WHAT TO WORK ON →
Convert everything from the start of the rows through the line containing "export const myFeature", both ends included, into a numbered list with blank lines left out.

>> begin DATA ENTRIES

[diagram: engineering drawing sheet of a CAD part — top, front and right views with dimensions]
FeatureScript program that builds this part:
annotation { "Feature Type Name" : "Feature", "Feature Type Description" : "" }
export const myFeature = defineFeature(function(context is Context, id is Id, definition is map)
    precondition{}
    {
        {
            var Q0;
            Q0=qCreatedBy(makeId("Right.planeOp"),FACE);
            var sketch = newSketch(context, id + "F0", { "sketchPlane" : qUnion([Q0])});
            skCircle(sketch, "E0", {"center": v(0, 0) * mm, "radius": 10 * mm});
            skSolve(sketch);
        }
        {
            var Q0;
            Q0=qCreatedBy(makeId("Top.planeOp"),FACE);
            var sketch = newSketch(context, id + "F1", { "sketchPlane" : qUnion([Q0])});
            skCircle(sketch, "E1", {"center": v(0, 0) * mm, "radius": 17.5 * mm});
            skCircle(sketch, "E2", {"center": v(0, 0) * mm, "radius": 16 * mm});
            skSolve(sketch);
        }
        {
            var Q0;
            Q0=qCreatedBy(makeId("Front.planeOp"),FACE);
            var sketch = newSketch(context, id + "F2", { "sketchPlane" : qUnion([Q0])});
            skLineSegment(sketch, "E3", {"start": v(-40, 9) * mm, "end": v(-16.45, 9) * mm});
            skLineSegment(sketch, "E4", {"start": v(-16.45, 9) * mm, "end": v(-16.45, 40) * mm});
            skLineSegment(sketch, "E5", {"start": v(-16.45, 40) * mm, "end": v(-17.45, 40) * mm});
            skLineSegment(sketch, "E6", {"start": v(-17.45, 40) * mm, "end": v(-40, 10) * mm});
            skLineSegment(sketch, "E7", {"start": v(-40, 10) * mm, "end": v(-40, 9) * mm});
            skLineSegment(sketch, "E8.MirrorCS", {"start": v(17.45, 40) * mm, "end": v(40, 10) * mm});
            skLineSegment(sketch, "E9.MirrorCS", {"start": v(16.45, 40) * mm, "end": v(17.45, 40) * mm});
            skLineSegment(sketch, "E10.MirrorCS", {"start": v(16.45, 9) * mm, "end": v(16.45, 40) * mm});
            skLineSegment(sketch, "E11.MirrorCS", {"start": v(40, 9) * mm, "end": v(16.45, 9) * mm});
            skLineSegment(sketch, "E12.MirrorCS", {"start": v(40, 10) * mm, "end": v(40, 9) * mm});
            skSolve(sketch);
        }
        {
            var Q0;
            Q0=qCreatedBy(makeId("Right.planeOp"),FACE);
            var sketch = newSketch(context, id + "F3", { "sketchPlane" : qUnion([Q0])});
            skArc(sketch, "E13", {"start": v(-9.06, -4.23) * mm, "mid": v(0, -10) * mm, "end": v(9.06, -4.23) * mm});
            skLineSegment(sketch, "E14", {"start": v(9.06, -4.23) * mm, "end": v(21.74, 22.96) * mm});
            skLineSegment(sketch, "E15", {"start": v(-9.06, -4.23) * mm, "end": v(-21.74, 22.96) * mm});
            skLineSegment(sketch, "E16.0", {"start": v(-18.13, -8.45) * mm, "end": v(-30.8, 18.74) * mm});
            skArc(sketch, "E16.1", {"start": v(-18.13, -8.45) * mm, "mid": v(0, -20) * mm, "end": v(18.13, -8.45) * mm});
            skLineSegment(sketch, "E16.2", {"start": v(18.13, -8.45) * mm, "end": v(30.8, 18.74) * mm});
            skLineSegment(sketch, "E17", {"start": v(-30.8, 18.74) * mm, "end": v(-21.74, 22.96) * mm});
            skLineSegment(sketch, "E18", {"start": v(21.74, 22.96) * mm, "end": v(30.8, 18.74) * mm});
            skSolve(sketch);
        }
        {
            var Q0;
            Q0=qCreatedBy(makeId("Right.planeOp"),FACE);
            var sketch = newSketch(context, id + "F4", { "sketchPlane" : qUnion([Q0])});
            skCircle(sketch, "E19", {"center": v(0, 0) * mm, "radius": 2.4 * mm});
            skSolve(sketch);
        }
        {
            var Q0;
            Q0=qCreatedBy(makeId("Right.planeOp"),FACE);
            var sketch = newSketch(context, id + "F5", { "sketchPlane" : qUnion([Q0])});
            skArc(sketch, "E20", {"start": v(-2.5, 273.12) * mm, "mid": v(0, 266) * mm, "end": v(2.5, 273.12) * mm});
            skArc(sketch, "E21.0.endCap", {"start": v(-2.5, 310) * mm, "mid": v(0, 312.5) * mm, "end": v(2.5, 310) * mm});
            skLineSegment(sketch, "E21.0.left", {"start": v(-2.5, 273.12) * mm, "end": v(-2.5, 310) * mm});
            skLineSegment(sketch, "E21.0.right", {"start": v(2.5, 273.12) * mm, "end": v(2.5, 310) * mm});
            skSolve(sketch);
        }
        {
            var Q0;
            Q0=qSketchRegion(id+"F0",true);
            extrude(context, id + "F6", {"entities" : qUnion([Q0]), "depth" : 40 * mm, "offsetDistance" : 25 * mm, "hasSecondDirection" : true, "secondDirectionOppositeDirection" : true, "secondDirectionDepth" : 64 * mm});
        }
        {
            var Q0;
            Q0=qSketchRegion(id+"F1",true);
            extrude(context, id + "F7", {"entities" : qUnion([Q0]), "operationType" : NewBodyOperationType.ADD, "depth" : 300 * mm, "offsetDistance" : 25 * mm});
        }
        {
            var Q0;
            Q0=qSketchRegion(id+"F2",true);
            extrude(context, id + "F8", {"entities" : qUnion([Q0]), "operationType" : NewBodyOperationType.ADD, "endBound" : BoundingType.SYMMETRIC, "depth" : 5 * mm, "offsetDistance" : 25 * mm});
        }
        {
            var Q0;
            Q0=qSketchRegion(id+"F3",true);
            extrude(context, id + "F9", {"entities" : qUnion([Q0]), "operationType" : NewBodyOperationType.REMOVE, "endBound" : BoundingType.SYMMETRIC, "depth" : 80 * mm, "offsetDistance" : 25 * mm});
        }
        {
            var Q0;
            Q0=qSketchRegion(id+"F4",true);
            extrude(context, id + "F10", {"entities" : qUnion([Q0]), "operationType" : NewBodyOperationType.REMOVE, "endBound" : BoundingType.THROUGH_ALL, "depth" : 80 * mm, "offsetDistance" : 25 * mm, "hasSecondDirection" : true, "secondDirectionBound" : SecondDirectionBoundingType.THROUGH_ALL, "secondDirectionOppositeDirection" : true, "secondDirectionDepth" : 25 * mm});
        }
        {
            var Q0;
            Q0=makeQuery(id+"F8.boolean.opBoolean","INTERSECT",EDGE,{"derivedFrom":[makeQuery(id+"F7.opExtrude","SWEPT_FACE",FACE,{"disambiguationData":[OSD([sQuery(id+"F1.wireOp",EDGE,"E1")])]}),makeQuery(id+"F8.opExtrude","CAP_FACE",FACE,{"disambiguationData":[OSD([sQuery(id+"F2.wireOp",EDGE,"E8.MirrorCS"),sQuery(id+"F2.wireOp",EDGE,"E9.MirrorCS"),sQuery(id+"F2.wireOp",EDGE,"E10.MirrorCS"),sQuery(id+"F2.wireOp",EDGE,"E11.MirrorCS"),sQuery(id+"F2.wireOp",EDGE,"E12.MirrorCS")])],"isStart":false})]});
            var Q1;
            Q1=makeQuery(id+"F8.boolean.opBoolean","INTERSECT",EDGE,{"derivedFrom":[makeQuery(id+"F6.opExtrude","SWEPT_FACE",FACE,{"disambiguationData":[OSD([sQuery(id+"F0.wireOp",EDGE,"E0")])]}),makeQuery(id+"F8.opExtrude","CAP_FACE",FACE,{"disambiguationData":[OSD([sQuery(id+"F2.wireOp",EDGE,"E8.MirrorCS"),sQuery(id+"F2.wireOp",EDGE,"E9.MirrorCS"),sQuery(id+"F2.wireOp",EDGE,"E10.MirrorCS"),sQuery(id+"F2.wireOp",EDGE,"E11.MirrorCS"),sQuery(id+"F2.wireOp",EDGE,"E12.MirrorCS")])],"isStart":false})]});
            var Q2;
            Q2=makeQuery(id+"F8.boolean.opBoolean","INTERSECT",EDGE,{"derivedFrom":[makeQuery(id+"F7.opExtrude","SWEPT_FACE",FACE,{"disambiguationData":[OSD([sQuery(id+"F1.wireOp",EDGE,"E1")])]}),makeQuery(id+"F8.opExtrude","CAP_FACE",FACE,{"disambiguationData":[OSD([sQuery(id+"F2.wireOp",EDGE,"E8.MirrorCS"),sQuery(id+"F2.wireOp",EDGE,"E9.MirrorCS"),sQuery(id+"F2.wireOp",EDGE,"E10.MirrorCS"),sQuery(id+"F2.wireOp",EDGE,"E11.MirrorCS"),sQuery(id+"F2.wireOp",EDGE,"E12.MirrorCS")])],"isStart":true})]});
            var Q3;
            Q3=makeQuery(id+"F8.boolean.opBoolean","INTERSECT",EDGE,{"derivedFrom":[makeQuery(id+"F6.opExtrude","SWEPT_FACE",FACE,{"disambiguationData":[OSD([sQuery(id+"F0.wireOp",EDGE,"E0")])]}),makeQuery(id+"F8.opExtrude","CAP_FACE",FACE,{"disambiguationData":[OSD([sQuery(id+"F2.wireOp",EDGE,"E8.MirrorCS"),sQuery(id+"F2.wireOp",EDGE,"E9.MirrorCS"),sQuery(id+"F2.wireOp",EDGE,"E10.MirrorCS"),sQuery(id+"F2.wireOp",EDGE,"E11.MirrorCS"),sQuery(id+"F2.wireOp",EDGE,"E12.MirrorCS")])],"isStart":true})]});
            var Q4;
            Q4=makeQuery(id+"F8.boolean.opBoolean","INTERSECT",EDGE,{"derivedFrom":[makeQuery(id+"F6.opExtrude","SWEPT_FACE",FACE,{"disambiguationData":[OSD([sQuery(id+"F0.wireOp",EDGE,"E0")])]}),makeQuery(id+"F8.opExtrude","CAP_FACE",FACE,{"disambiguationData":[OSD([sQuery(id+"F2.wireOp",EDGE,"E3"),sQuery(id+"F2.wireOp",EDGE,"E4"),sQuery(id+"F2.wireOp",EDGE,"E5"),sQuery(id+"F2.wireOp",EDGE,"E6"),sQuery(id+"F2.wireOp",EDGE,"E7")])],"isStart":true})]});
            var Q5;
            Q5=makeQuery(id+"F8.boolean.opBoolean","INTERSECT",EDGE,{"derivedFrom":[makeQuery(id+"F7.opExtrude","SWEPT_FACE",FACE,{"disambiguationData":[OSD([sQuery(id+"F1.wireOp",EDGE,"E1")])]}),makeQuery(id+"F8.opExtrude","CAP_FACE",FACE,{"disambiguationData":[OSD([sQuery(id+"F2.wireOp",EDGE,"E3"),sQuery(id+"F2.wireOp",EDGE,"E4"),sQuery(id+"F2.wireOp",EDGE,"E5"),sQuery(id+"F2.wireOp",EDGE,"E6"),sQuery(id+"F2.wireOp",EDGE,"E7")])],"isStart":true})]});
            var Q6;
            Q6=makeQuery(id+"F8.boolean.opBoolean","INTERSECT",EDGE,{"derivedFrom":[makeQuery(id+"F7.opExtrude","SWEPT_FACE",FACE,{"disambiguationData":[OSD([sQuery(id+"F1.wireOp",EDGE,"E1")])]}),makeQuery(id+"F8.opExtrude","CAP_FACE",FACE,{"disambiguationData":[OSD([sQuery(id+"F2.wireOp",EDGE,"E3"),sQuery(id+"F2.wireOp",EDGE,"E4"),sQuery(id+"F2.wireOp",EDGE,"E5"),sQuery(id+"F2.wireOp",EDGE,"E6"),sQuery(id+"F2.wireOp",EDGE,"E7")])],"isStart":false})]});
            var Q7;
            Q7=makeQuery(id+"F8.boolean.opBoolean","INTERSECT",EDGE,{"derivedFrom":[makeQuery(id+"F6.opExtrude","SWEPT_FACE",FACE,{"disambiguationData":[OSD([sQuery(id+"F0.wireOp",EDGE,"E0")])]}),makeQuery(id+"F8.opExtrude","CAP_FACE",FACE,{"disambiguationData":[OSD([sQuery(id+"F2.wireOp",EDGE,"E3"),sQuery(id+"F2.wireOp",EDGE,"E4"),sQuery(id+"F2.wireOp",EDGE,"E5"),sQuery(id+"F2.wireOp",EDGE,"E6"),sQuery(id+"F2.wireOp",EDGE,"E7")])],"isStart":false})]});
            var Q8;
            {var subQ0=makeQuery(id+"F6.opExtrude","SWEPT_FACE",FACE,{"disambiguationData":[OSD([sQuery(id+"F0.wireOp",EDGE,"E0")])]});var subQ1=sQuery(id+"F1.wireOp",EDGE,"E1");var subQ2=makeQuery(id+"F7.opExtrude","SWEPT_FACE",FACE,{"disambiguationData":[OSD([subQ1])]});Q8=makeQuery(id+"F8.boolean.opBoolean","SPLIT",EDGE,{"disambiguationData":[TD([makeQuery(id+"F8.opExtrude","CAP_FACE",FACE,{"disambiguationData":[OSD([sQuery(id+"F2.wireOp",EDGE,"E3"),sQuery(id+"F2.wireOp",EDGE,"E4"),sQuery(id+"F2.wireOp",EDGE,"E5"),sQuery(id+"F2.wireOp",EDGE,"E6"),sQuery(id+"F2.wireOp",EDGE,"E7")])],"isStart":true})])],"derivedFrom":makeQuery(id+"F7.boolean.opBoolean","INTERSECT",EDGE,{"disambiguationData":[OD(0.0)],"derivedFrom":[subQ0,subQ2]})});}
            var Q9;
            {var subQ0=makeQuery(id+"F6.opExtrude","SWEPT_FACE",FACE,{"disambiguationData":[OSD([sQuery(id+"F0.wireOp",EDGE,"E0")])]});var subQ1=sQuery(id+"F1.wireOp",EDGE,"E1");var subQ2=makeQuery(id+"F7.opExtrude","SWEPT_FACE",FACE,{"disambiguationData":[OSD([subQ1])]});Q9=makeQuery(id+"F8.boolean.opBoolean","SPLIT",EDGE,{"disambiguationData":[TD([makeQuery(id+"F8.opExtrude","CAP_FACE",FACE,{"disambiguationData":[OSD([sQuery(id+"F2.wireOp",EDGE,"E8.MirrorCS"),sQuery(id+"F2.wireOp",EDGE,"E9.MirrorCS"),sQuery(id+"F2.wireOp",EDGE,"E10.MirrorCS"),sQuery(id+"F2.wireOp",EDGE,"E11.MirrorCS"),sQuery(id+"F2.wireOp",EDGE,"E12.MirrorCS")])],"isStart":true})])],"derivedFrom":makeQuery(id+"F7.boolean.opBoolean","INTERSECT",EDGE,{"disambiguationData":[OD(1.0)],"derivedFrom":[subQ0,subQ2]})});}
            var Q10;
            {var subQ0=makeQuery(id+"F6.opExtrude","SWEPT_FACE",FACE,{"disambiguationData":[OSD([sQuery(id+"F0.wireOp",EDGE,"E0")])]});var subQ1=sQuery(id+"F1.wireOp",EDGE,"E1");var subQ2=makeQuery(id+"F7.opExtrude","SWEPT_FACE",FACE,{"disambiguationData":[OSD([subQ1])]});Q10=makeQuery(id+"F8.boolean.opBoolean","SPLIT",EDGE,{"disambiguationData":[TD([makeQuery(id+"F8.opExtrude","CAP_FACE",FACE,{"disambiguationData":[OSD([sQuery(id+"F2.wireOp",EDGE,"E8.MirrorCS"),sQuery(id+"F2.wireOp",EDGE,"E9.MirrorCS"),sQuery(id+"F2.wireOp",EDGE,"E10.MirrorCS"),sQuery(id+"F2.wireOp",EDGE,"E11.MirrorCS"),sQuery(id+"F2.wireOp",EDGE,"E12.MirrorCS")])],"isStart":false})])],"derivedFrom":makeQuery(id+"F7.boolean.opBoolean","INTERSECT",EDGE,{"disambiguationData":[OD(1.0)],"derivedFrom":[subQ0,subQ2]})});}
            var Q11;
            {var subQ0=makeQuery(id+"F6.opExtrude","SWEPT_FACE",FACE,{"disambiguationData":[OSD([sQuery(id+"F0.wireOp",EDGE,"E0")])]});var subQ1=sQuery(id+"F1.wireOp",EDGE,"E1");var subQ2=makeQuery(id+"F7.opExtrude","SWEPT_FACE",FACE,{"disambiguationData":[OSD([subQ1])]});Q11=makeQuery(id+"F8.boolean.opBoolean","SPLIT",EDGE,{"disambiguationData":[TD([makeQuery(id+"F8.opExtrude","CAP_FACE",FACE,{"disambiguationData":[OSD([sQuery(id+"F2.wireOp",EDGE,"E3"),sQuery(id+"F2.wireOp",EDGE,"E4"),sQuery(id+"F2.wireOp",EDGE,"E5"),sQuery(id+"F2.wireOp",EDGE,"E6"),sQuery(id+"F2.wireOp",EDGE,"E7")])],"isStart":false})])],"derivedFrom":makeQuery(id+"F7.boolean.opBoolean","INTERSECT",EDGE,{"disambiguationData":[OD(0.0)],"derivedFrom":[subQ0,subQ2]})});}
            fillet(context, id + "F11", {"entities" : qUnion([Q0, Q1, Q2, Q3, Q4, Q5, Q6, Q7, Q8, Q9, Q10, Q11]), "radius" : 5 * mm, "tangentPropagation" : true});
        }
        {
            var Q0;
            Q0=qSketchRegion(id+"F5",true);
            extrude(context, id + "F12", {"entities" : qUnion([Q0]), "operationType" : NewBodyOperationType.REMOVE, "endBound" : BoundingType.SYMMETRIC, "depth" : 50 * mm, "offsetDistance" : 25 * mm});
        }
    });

>> end DATA ENTRIES

FINAL RESULT →
1. [diagram: engineering drawing sheet of a CAD part — top, front and right views with dimensions]
2. FeatureScript program that builds this part:
3. annotation { "Feature Type Name" : "Feature", "Feature Type Description" : "" }
4. export const myFeature = defineFeature(function(context is Context, id is Id, definition is map)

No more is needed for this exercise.